Zeno paid her no heed. He made the call, listened intently, broke the connection and called immediately again.

“She doesn’t answer. Maybe she’s lost the phone. I’m just so terribly worried, if she was walking back home . . . It’s Saturday night, someone might have been driving by . . .”

“I said, Lettie, please—don’t catastrophize. That isn’t helpful.”

Zeno spoke sharply, irritably. He was stepping into a pair of rumpled khaki shorts he’d thrown onto a chair earlier that day.

In Zeno, emotion was justified: in others in his family, it was apt to be excessive. Particularly, Zeno countered his wife’s occasional alarm by classifying it as
catastrophizing
,
hysterical.

Downstairs, the lighted kitchen awaited them like a stage set. Zeno looked up the Meyers’ number in the directory and called it as Arlette and Juliet stood by.

“Hello? Marcy? This is Zeno—Cressida’s father. Sorry to bother you at this hour, but . . .”

Arlette listened eagerly and with mounting dread.

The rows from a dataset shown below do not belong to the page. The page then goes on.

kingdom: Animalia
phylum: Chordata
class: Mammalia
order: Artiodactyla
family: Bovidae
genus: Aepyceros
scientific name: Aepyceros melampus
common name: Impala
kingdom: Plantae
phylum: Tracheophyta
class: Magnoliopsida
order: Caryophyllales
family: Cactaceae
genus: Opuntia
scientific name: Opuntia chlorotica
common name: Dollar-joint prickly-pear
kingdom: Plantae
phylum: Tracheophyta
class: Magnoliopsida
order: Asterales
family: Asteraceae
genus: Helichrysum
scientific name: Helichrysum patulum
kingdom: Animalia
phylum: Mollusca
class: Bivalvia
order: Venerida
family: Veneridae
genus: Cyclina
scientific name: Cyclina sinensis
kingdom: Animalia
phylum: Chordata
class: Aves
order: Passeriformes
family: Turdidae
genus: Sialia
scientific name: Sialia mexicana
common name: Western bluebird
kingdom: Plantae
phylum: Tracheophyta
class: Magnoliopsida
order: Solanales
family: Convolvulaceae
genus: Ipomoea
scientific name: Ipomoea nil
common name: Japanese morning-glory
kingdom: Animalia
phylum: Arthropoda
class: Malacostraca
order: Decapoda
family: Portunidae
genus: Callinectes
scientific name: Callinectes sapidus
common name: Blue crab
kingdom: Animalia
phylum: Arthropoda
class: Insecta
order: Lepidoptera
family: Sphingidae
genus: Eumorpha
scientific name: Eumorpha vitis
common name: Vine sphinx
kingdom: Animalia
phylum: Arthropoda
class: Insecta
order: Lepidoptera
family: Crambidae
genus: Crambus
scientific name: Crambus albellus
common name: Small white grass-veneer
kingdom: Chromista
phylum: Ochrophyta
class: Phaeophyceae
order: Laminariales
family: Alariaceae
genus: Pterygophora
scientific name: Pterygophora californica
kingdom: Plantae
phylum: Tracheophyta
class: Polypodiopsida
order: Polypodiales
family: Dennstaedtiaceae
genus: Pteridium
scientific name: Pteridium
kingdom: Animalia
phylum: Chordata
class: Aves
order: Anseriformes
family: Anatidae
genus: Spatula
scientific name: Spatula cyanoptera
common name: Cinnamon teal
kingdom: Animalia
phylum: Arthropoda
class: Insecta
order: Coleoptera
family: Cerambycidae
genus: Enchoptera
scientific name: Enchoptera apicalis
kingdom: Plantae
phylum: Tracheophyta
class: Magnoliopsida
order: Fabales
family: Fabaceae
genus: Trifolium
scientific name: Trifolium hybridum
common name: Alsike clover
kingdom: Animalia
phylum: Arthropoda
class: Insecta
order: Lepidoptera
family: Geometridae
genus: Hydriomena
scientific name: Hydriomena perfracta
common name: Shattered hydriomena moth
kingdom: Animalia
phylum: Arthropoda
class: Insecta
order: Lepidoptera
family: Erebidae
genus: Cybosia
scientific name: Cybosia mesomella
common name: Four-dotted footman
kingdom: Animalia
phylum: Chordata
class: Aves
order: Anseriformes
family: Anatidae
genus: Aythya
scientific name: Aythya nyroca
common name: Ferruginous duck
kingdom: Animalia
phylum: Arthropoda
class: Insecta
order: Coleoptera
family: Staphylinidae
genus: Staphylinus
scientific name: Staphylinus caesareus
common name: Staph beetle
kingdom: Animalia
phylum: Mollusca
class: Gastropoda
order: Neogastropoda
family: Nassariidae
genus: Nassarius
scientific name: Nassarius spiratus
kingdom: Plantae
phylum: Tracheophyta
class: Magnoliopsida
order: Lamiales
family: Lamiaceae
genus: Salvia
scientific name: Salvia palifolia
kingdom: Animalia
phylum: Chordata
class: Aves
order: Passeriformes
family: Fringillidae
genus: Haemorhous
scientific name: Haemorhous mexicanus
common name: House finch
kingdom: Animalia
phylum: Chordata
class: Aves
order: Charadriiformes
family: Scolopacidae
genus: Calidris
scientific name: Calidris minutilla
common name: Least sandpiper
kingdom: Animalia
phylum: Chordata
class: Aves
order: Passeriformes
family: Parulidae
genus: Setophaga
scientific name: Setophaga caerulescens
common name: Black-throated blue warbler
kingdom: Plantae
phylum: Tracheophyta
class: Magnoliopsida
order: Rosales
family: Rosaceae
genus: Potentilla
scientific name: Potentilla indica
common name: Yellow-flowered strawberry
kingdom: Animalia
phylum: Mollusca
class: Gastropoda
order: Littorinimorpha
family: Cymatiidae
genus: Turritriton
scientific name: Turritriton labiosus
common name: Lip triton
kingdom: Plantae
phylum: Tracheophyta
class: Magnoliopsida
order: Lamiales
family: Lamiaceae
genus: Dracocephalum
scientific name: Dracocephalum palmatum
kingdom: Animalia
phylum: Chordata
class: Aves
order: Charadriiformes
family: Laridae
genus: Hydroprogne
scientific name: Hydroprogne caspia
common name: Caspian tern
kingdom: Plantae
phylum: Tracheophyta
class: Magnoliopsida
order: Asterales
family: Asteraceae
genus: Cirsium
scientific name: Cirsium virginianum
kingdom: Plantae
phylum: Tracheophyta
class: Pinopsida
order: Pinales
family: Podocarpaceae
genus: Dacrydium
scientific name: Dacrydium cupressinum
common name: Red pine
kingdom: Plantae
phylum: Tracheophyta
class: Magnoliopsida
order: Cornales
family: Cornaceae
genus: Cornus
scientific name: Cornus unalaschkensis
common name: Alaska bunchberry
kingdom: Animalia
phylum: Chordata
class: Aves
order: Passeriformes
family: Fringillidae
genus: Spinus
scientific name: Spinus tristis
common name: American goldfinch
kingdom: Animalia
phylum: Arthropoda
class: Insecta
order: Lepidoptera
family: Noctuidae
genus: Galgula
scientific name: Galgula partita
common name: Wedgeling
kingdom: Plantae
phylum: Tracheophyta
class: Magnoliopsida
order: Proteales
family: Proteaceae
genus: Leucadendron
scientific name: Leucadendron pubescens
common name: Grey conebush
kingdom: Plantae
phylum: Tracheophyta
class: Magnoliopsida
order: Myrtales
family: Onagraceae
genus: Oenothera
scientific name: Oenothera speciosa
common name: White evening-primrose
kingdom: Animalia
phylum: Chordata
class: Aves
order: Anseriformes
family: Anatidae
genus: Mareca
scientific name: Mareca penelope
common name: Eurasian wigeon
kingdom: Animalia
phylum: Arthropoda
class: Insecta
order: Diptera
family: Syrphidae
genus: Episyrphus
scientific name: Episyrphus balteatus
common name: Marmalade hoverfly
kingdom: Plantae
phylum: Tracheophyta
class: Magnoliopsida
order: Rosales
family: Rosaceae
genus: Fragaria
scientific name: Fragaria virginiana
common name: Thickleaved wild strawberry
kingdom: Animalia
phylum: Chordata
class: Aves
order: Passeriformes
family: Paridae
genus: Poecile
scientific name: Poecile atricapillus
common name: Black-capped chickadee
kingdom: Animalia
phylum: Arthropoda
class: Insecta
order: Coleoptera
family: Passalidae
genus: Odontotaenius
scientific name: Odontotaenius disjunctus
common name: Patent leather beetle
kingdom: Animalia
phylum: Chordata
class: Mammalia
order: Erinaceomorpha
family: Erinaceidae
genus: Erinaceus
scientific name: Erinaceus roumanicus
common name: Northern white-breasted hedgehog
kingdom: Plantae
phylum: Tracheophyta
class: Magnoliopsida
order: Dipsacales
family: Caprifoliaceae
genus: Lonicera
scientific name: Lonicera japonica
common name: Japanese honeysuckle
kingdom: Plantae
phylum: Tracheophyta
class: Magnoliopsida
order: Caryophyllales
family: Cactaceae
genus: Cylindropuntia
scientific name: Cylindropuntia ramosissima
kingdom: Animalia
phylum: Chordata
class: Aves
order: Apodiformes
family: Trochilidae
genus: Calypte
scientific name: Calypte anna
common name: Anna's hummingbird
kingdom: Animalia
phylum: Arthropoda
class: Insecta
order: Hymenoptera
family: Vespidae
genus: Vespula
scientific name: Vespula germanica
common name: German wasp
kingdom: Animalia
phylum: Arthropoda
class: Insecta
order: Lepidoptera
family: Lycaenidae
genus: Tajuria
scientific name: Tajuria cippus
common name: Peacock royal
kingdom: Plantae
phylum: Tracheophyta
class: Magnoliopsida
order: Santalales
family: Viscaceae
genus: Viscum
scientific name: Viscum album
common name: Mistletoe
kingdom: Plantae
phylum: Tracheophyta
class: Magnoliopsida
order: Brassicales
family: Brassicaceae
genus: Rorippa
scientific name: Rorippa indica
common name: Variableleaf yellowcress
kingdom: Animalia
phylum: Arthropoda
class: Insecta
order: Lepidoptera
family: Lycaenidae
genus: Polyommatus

Zeno questioned Marcy for several minutes. Before he hung up, Arlette asked to speak to her. There was little that Arlette could add to what Zeno had said but she needed to hear Marcy’s voice, hoping to be reassured by Marcy’s voice; her daughter’s friend was a sturdy freckle-faced girl enrolled in the nursing school at Plattsburgh, long a fixture in Cressida’s life though no longer the close friend she’d been a few years previously.